[The Prisoner of Zenda by Anthony Hope]@TWC D-Link bookThe Prisoner of Zenda CHAPTER 22 11/13
Whether the fancy will be fulfilled, I cannot tell--still less whether the scene that, led by memory, I lay for my new exploits will be the true one--for I love to see myself once again in the crowded streets of Strelsau, or beneath the frowning keep of the Castle of Zenda. Thus led, my broodings leave the future, and turn back on the past. Shapes rise before me in long array--the wild first revel with the King, the rush with my brave tea-table, the night in the moat, the pursuit in the forest: my friends and my foes, the people who learnt to love and honour me, the desperate men who tried to kill me.
And, from amidst these last, comes one who alone of all of them yet moves on earth, though where I know not, yet plans (as I do not doubt) wickedness, yet turns women's hearts to softness and men's to fear and hate.

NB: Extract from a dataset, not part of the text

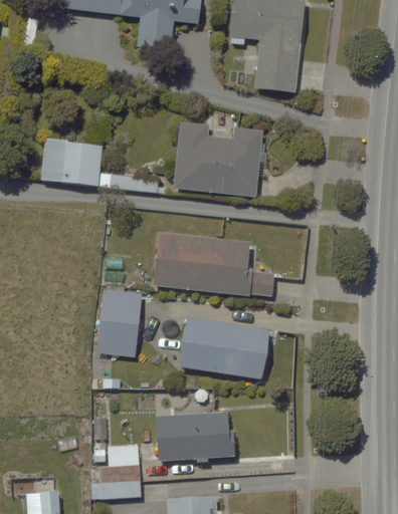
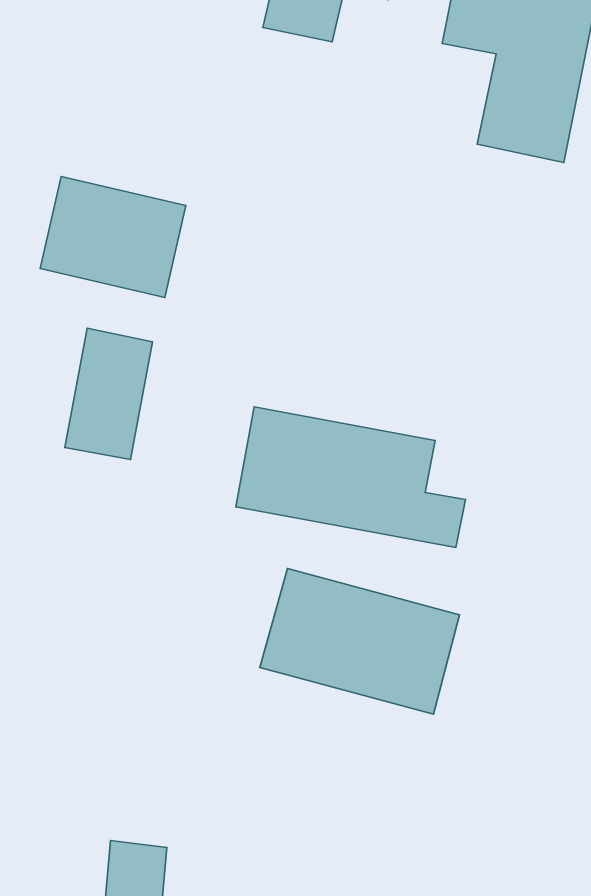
building: [172,121,262,195] -> none
building: [101,292,139,356] -> [65,328,153,459]
building: [155,415,233,462] -> none

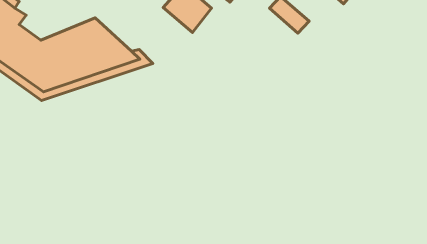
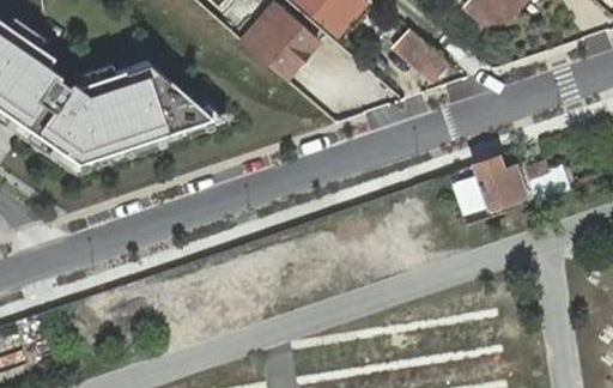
building: none -> [472,157,553,206]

Where is young Rupert of Hentzau--the boy who came so nigh to beating me? When his name comes into my head, I feel my hand grip and the blood move quicker through my veins: and the hint of Fate--the presentiment--seems to grow stronger and more definite, and to whisper insistently in my ear that I have yet a hand to play with young Rupert; therefore I exercise myself in arms, and seek to put off the day when the vigour of youth must leave me. One break comes every year in my quiet life.
Then I go to Dresden, and there I am met by my dear friend and companion, Fritz von Tarlenheim. Last time, his pretty wife Helga came, and a lusty crowing baby with her.
And for a week Fritz and I are together, and I hear all of what falls out in Strelsau; and in the evenings, as we walk and smoke together, we talk of Sapt, and of the King, and often of young Rupert; and, as the hours grow small, at last we speak of Flavia.